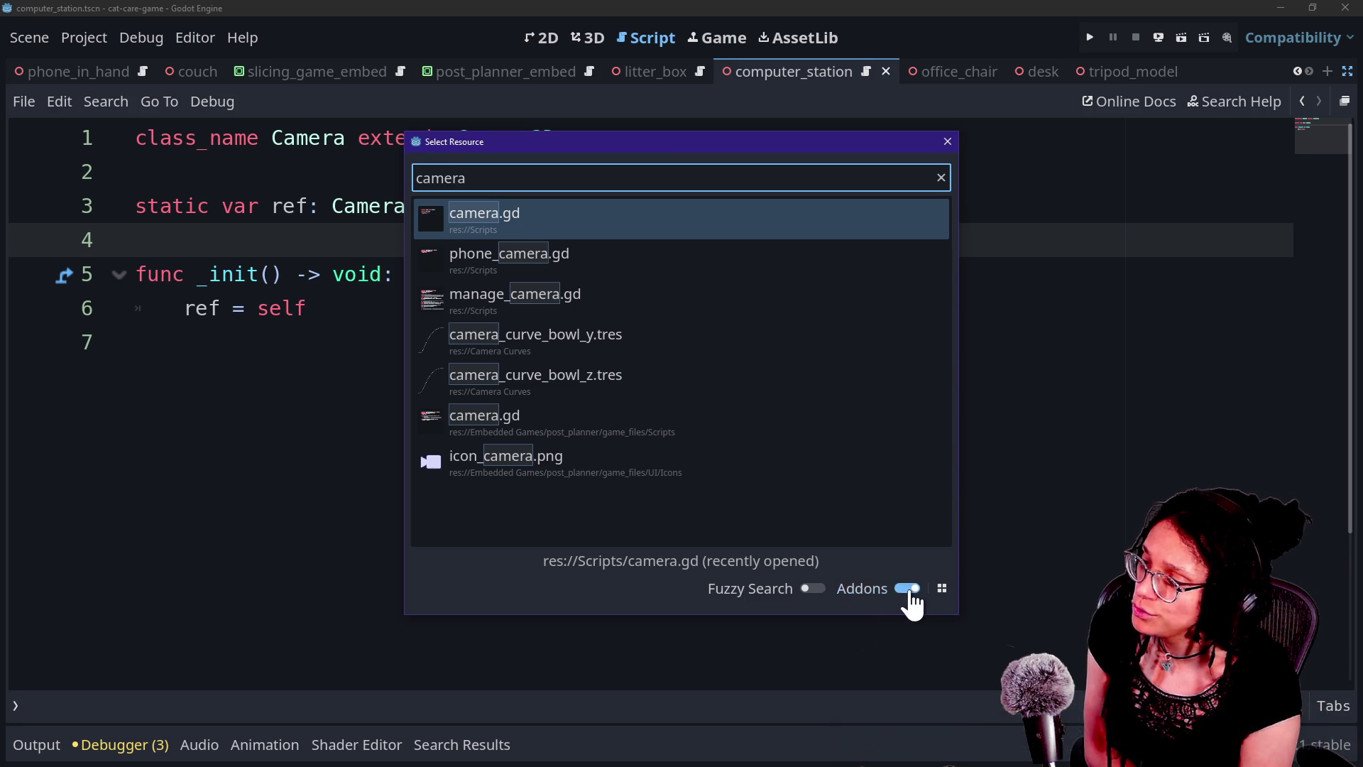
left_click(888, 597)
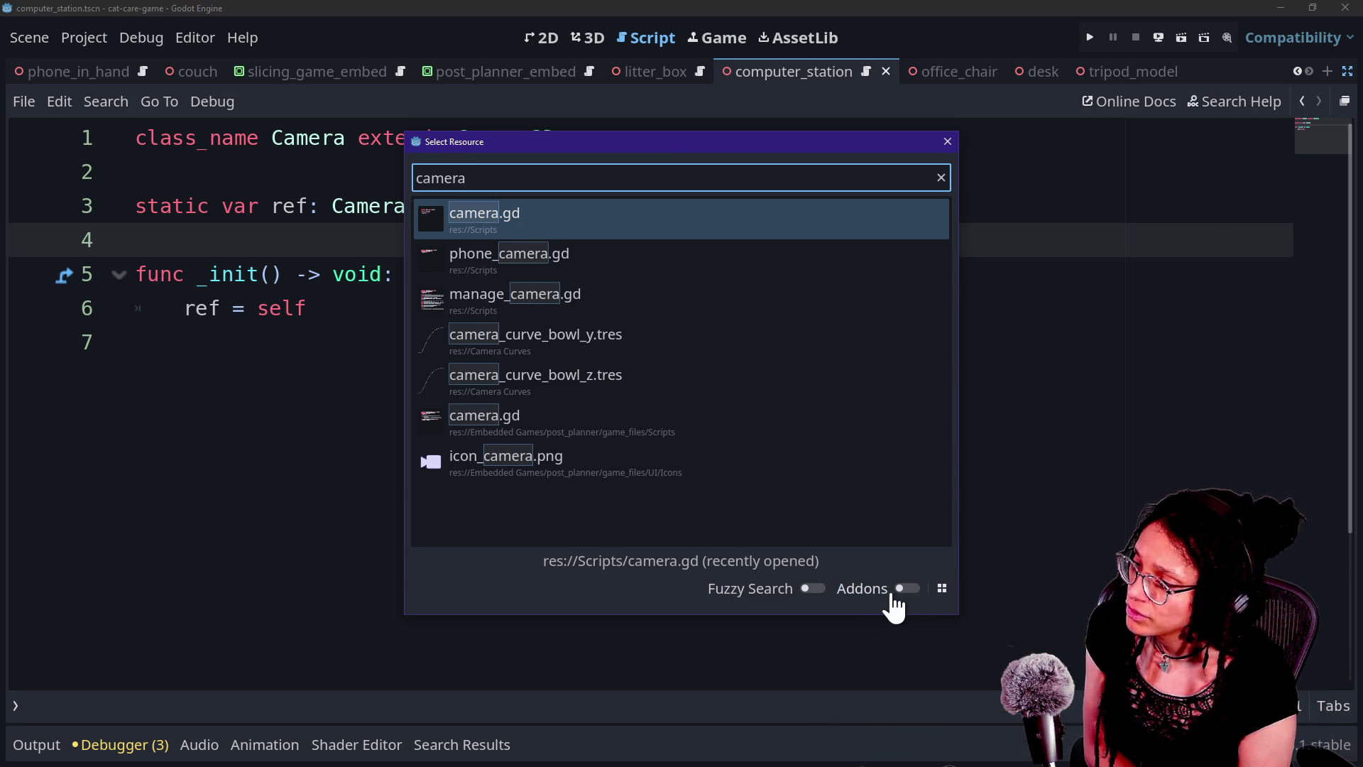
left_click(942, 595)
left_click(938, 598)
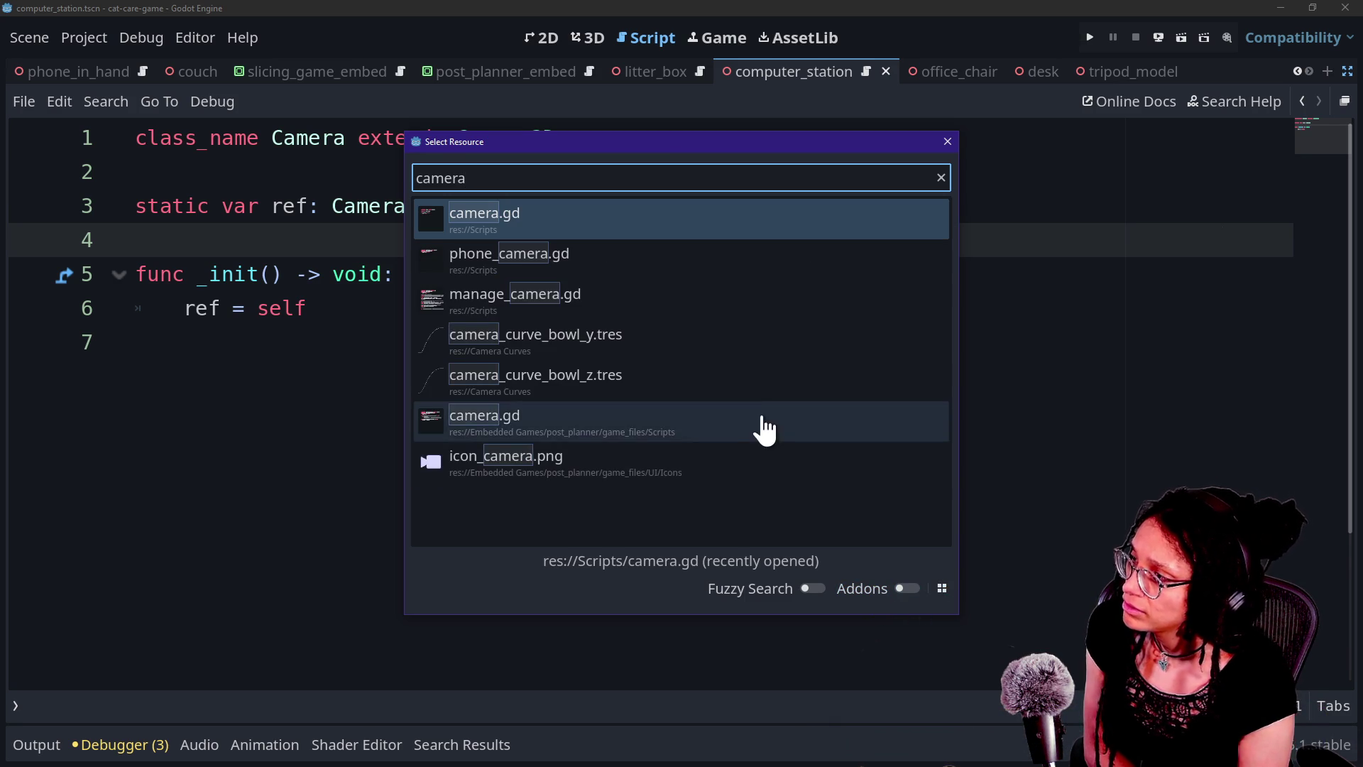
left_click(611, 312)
* * *
_What the task asks_: Only the lines from the one with "left_click(942, 595)" through the end of the listing above should be output, exactly as written and with no pictures.

_Task response_:
left_click(942, 595)
left_click(938, 598)
left_click(611, 312)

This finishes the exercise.